Releasing SuperBench v0.8

· 2 min read
Peng Cheng
SuperBench Team

We are very happy to announce that SuperBench 0.8.0 version is officially released today!

You can install and try superbench by following Getting Started Tutorial.

SuperBench 0.8.0 Release Notes#

SuperBench Improvements#

  • Support SuperBench Executor running on Windows.
  • Remove fixed rccl version in rocm5.1.x docker file.
  • Upgrade networkx version to fix installation compatibility issue.
  • Pin setuptools version to v65.7.0.
  • Limit ansible_runner version for Python 3.6.
  • Support cgroup V2 when read system metrics in monitor.
  • Fix analyzer bug in Python 3.8 due to pandas api change.
  • Collect real-time GPU power in monitor.
  • Remove unreachable condition when write host list in mpi mode.
  • Upgrade Docker image with cuda12.1, nccl 2.17.1-1, hpcx v2.14, and mlc 3.10.
  • Fix wrong unit of cpu-memory-bw-latency in document.

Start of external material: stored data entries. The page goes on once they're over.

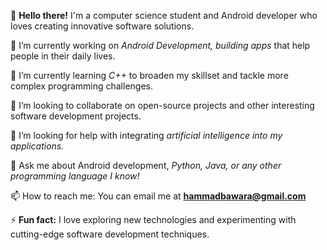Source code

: 👋 **Hello there!** I'm a computer science student and Android developer who loves creating innovative software solutions.

🔭 I’m currently working on *Android Development, building apps* that help people in their daily lives.

🌱 I’m currently learning *C++* to broaden my skillset and tackle more complex programming challenges.

👯 I’m looking to collaborate on open-source projects and other interesting software development projects.

🤔 I’m looking for help with integrating *artificial intelligence into my applications.*

💬 Ask me about Android development, *Python, Java, or any other programming language I know!*

📫 How to reach me: You can email me at **hammadbawara@gmail.com**

⚡ **Fun fact:** I love exploring new technologies and experimenting with cutting-edge software development techniques.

Micro-benchmark Improvements#

  • Add STREAM benchmark for sustainable memory bandwidth and the corresponding computation rate.
  • Add HPL Benchmark for HPC Linpack Benchmark.
  • Support flexible warmup and non-random data initialization in cublas-benchmark.
  • Support error tolerance in micro-benchmark for CuDNN function.
  • Add distributed inference benchmark.
  • Support tensor core precisions (e.g., FP8) and batch/shape range in cublaslt gemm.

Model Benchmark Improvements#

  • Fix torch.dist init issue with multiple models.
  • Support TE FP8 in BERT/GPT2 model.
  • Add num_workers configurations in model benchmark.